**Try it**:
Copy the data exactly from the line that contains "tions et les" through the line that contains "r avec la canicule.", keeping both end lines and leaving out everything else.

- Opening Delimiter -

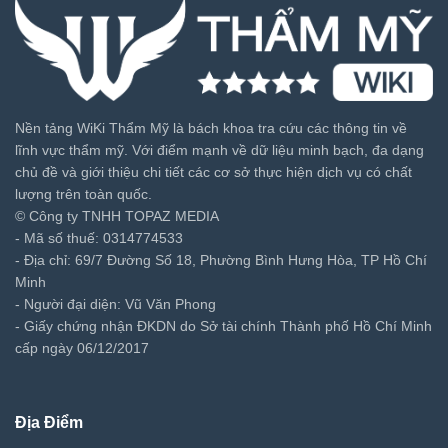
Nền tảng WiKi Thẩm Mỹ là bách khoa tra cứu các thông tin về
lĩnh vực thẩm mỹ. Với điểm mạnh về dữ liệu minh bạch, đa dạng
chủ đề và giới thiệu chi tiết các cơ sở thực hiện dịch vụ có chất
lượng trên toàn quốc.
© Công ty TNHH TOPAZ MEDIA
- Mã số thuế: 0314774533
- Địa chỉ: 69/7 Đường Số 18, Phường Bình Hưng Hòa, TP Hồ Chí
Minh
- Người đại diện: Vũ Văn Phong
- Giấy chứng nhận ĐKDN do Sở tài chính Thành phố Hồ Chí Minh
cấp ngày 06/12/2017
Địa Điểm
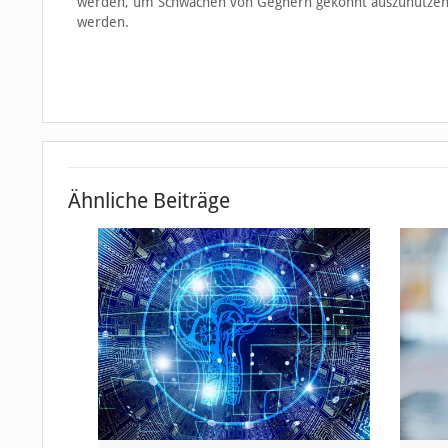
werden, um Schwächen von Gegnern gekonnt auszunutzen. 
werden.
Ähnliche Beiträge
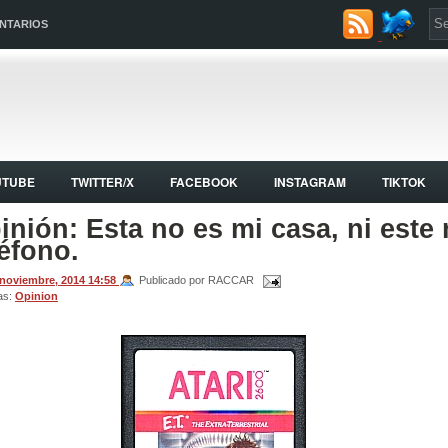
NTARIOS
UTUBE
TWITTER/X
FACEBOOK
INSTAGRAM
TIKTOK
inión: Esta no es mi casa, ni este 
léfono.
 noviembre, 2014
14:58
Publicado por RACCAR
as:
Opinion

- Closing Delimiter -
- Opening Delimiter -

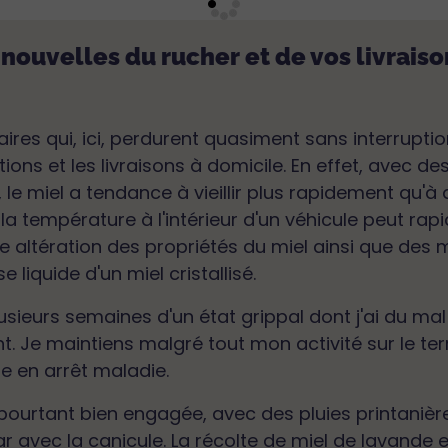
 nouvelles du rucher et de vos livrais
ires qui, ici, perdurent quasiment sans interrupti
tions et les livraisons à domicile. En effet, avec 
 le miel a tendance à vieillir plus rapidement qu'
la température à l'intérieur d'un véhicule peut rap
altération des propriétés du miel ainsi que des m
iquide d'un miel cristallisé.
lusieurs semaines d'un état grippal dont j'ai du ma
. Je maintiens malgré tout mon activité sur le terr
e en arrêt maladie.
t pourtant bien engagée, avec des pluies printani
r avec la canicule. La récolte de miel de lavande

- Closing Delimiter -
- Opening Delimiter -

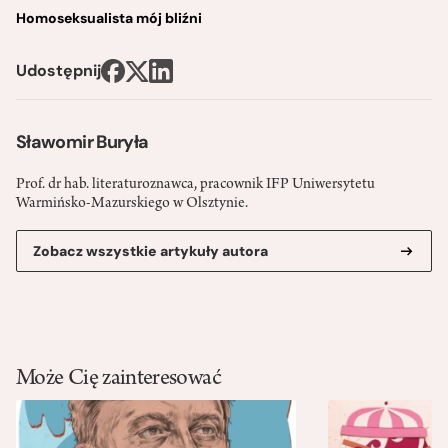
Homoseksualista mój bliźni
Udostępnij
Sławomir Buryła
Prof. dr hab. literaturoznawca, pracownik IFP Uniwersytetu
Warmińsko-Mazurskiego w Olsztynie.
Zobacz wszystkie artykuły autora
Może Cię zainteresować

- Closing Delimiter -

**Output of the exercise**:
tions et les livraisons à domicile. En effet, avec 
 le miel a tendance à vieillir plus rapidement qu'
la température à l'intérieur d'un véhicule peut rap
altération des propriétés du miel ainsi que des m
iquide d'un miel cristallisé.
lusieurs semaines d'un état grippal dont j'ai du ma
. Je maintiens malgré tout mon activité sur le terr
e en arrêt maladie.
t pourtant bien engagée, avec des pluies printani
r avec la canicule. La récolte de miel de lavande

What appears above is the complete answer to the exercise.